FIG. 2.

Construction and verification of sgk-null strains. (A to C) Schematic presentations of the construction vectors used for homologous disruption of the genes (not drawn to scale). Arrows represent the oligonucleotide primers used for verification of the gene disruptions by PCR. The PCR primers were outside the regions of the genes used for the construction vectors. Abbreviations: B, BamHI; H, HindIII; Nd, NdeI; No, NotI; S, SacII; A, ApaI. (D to F) PCR verification of gene disruptions. (G to I) Southern analyses of the sgk single and double mutants. sgkAΔ (A and D) primers 1 and 2 are sgkA-specific primers and yield the predicted 2-kb fragment from the AX4 parent strain. Primers 3 and 4 are Bsr-specific primers. Primer combinations 1 and 4 (1/4) and 3/2 generate the predicted 2.1- and 1.7-kb PCR products, respectively, from the sgkAΔ strain. (G) Southern analysis with an sgkA-specific probe confirms the insertion of a 1.4-kb cassette into the 5-kb sgkA NdeI fragment. sgkBΔ (B and E) primers 5 and 6 are sgkB-specific primers and generated the predicted 2.5-kb fragment from the Ax4 parent and a 3.4-kb fragment from the disrupted Bsr-containing gene.
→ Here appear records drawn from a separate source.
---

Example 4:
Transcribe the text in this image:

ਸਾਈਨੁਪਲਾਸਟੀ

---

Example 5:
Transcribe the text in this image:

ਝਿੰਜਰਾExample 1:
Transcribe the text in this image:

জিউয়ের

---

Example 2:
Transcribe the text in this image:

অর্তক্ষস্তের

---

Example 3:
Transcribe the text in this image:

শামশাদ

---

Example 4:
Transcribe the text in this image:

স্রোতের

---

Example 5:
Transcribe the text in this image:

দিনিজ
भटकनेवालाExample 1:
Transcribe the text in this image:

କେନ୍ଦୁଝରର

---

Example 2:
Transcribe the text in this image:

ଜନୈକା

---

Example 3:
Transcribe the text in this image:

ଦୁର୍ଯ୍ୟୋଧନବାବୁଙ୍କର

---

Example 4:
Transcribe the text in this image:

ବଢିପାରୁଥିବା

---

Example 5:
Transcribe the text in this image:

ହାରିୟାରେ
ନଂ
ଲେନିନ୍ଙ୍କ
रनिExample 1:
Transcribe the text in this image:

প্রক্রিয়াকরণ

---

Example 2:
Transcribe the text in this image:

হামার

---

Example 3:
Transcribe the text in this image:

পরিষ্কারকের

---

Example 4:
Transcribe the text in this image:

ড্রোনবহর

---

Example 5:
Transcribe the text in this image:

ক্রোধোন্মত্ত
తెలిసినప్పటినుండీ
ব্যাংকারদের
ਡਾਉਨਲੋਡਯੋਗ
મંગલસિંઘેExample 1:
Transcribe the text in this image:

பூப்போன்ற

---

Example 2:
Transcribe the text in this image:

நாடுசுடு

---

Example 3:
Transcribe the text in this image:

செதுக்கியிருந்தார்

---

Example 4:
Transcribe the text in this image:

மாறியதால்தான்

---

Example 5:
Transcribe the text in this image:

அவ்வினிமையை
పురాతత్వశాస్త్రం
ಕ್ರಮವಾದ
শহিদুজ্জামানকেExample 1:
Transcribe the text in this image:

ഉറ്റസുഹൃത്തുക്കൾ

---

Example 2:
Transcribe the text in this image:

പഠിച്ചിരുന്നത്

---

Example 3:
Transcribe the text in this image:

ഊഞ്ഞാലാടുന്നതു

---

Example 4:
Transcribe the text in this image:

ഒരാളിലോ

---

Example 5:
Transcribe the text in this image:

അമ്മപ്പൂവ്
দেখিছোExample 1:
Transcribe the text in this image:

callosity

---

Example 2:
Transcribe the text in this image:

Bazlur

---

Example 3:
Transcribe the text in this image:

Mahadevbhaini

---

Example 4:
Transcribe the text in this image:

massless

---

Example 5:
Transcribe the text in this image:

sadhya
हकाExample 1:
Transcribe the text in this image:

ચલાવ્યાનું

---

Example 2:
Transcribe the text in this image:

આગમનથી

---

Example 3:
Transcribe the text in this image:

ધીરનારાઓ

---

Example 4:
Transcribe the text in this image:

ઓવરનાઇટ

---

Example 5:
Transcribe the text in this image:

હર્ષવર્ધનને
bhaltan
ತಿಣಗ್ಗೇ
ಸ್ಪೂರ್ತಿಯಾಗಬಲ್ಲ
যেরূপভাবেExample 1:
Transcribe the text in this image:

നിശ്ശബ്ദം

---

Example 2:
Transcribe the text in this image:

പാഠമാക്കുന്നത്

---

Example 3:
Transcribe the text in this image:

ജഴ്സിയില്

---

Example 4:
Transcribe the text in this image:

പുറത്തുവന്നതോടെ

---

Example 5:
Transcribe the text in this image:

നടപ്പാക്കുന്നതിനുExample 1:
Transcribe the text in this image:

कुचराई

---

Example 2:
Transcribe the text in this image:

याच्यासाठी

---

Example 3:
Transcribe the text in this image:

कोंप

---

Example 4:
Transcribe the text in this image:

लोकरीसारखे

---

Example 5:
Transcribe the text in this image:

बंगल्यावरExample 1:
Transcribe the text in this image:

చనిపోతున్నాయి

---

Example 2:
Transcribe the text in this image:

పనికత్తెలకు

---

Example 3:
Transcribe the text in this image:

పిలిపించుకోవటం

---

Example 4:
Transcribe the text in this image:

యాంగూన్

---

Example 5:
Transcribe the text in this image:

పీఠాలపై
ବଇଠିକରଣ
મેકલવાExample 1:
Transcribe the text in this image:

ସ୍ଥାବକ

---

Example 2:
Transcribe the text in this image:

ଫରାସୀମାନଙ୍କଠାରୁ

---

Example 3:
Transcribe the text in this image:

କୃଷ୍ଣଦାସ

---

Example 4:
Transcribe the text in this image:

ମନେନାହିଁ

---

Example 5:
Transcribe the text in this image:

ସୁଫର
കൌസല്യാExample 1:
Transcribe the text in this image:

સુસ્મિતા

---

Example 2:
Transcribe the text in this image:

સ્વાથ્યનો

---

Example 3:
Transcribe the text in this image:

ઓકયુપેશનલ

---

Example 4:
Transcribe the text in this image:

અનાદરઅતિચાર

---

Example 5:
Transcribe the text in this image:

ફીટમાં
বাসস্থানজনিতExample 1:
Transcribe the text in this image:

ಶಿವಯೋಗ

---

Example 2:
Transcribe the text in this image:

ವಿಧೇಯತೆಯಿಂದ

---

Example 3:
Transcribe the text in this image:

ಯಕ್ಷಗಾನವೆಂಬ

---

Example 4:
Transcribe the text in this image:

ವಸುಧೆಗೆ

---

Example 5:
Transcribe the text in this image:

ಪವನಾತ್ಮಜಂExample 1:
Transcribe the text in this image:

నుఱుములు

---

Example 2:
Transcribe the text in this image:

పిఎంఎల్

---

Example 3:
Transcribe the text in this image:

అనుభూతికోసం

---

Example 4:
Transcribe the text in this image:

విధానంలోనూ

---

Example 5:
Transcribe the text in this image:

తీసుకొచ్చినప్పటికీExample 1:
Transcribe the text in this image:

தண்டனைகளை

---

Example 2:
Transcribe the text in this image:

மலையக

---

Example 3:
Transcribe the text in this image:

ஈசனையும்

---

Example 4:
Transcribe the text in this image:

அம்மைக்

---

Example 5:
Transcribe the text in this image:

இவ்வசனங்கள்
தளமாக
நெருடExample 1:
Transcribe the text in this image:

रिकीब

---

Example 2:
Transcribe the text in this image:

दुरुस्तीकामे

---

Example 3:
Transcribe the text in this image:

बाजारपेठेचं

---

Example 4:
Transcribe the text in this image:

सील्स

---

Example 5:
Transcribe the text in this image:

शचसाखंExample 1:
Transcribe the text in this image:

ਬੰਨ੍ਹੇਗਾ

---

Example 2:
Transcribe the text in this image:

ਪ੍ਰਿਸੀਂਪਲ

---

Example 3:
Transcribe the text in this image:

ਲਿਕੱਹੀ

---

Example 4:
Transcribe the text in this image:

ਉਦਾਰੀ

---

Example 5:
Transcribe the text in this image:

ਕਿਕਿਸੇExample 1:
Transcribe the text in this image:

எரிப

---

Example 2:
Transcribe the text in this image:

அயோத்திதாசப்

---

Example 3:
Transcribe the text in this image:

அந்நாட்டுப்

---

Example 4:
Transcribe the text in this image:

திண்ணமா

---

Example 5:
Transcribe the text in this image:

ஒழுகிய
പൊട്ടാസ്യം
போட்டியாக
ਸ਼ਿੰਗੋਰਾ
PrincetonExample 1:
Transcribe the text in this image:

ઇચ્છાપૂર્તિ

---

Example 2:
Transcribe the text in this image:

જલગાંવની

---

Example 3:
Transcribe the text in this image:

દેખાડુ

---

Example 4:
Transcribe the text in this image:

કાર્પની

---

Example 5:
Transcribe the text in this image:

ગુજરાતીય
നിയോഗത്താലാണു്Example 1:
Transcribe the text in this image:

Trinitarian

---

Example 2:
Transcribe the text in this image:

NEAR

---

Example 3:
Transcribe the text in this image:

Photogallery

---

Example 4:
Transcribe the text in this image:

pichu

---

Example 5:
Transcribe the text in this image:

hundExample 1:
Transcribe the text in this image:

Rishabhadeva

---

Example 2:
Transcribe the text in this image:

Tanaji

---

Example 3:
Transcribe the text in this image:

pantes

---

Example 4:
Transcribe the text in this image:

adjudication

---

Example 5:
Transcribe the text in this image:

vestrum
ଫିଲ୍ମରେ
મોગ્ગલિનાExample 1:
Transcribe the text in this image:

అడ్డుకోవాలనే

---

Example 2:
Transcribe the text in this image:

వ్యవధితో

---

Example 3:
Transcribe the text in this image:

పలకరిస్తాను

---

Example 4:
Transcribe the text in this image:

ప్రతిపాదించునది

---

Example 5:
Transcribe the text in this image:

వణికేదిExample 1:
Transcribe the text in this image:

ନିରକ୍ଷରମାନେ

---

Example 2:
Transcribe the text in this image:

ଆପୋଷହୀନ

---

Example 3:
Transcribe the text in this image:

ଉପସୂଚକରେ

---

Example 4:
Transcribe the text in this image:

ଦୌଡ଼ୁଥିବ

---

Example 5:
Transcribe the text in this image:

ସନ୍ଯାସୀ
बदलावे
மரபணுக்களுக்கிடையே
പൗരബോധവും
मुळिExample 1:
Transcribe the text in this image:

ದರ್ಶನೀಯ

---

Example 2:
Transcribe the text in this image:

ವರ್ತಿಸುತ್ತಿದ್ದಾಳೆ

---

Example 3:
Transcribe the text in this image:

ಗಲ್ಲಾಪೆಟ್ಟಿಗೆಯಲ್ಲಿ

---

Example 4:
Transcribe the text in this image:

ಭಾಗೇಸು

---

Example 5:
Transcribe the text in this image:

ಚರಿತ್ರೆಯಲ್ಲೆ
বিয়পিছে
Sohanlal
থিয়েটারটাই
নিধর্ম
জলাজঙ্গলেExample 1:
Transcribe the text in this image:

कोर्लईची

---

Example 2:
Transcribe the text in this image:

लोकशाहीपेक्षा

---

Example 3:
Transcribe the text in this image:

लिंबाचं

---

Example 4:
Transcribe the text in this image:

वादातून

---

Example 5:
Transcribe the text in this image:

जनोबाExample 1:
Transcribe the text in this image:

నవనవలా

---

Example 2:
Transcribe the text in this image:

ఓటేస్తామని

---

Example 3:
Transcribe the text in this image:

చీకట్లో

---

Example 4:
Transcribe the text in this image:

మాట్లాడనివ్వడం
The cre recombinase product was verified with the same primers to generate a 2.0-kb PCR fragment(representing the loss of the Bsr cassette and part of the sgkB gene). (H) Southern analysis with the sgkB-specific probe confirms the disruption of the parental copy of the gene. sgkAΔBΔ (C and F) The disruption was verified by PCR with sgkA-specific primers 7 and 8, which generate a 2.5-kb fragment in the parental strain (Ax4) and in the sgkBΔ (where sgkA is unaffected) and a 3.3-kb fragment in the double mutant, where the Bsr cassette is inserted into the sgkA gene. (I) Southern analyses of the double mutant with an sgkA-specific probe confirms the disruption of the parental 5-kb NdeI fragment and the generation of 2.9-kb NdeI-HindIII, 1.7-kb NdeI, and 1.4-kb HindIII-NdeI fragments in the mutant strain.